In a preprint paper published July 21 on arXiv.org, a group of researchers assembled by Dr. Judy Gichoya of Emory University in Atlanta shared results from dozens of experiments performed at multiple institutions around the world that found extremely high accuracies -- up to an area under the curve (AUC) of 0.99 -- for deep-learning models in recognizing a patient's self-described racial identity from radiology images.
The models demonstrated consistently high performance across multiple imaging modalities and anatomical locations -- including chest x-rays, mammography, limb radiographs, cervical spine radiographs, and chest CT data -- on a variety of different patient populations and even on very low-quality images. But the researchers were unable to ascertain how the algorithm learns to predict racial identity.
Although the study still needs to undergo peer review, its findings raise troubling concerns. AI's capability to predict self-reported race isn't the most important issue, according to the researchers.
"However, our findings that AI can trivially predict self-reported race -- even from corrupted, cropped, and noised medical images -- in a setting where clinical experts cannot, creates an enormous risk for all model deployments in medical imaging: If an AI model secretly used its knowledge of self-reported race to misclassify all Black patients, radiologists would not be able to tell using the same data the model has access to," the authors wrote.
As this capability was easily learned, it's also likely present in many image analysis models, "providing a direct vector for the reproduction or exacerbation of the racial disparities that already exist in medical practice," the researchers said.
Extensive training, validation
To assess the capability of deep-learning algorithms to discover race from radiology images, the researchers first developed convolutional neural networks (CNNs) using three large chest x-ray datasets (MIMIC-CXR, CheXpert, and Emory-CXR) with external validation. They also trained detection models for non-chest-x-ray images from multiple body locations to find out if the model performance was limited to chest x-rays. In addition, the authors investigated whether deep-learning models could learn to identify racial identity when trained to perform other tasks, such as pathology detection and patient reidentification.
Each of the datasets included Black/African American and white labels; some datasets also included Asian labels. Hispanic/Latino labels were only available in some datasets and were coded heterogeneously; as a result, patients with these labels were excluded from the analysis.
Highly accurate predictions
In internal validation, the deep-learning algorithms for chest x-rays produced AUCs ranging from 0.95 to 0.99. They also achieved AUCs ranging from 0.96-0.98 in external validation.
Algorithms developed for detecting race on for other modalities yielded AUCs, for example, ranging from 0.87 on external validation on chest CT studies, 0.91 for limb x-rays, 0.84 for mammography, and 0.92 for cervical spine x-rays.

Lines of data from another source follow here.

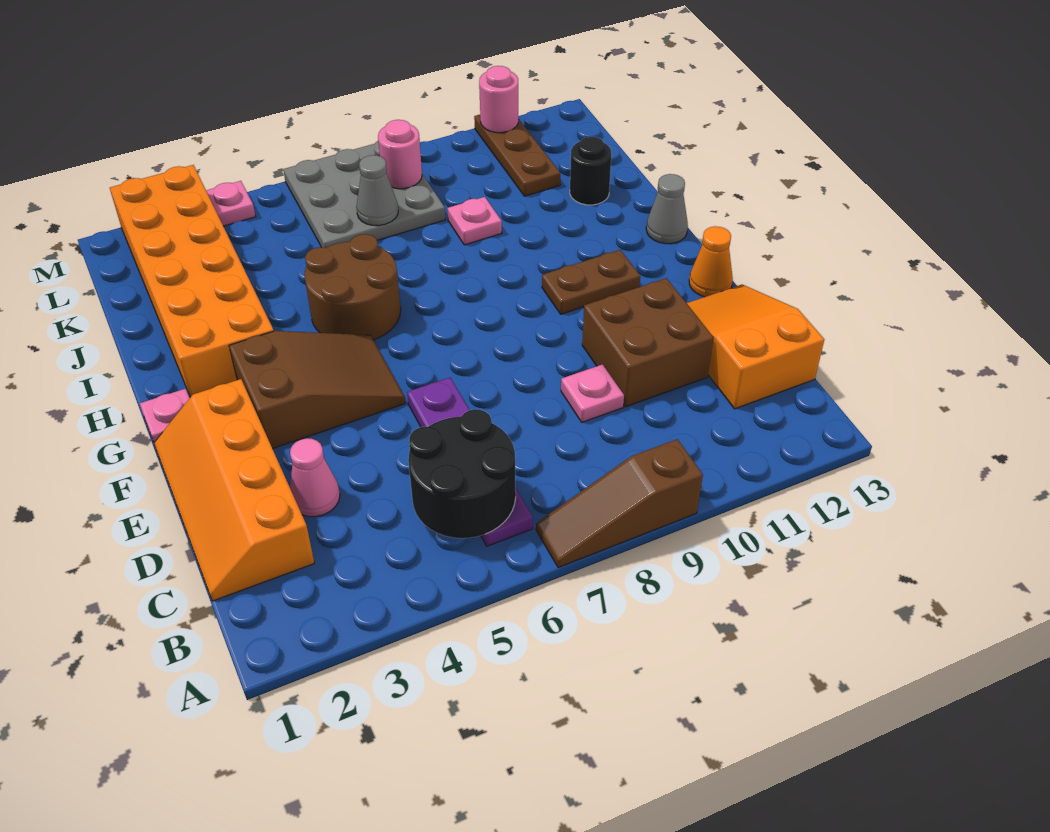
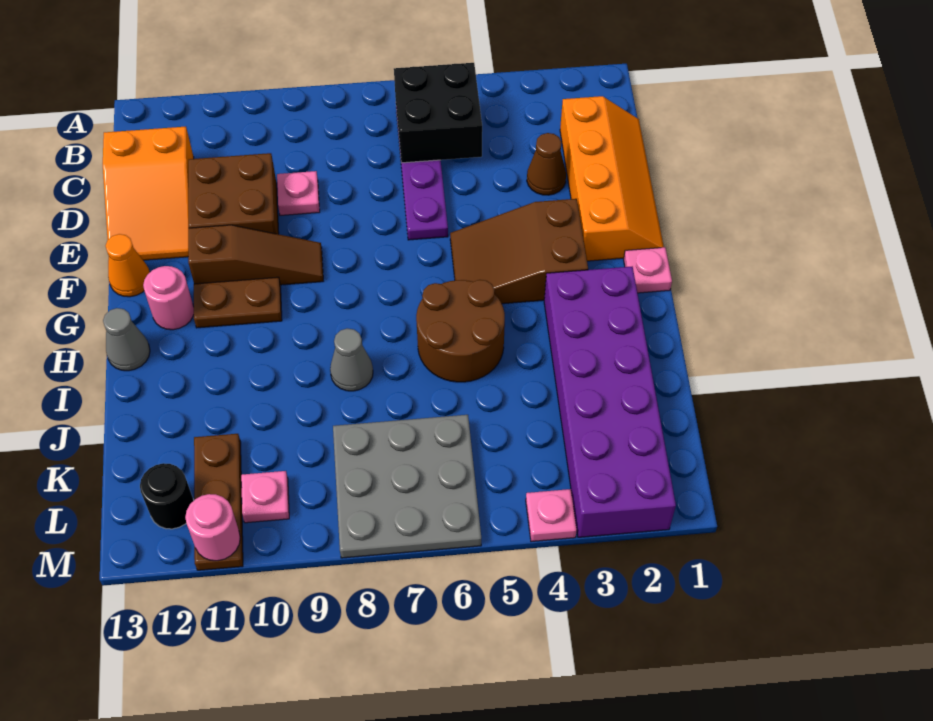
brown slope A7:A9 level 1 top 9 -> brown slope F9:F11 level 1 top 11
black round brick B5:C6 level 2 -> black brick B5:C6 level 2
pink cone D3 level 1 -> brown cone D3 level 1
orange brick H2:M3 level 1 -> purple brick H2:M3 level 1
pink plate J9 level 1 -> pink plate L10 level 1
black round brick J12 level 1 -> black round brick L12 level 1
grey cone K7 level 2 -> grey cone I8 level 1
pink round brick L8 level 2 -> pink round brick G12 level 1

"Every radiologist I have told about these results is absolutely flabbergasted, because despite all of our expertise, none of us would have believed in a million years that x-rays and CT scans contain such strong information about racial identity," according to a blog post by co-author Dr. Luke Oakden-Raynor of the University of Adelaide in Australia.
In an effort to find the underlying mechanisms or image features utilized by the algorithms in its racial identity predictions, the researchers investigated several hypotheses, including differences in physical characteristics, disease distribution, location-specific or tissue-specific phenotype or anatomic differences, or cumulative effects of societal bias and environmental stress. However, all of these confounders had very low predictive performance on their own.
Surprising results
The study results are both surprising and very bad for efforts to ensure patient safety, equity, and generalizability of radiology AI algorithms, Oakden-Raynor said.
"The features the AI makes use of appear to occur across the entire image spectrum and are not regionally localized, which will severely limit our ability to stop AI systems from doing this," he wrote.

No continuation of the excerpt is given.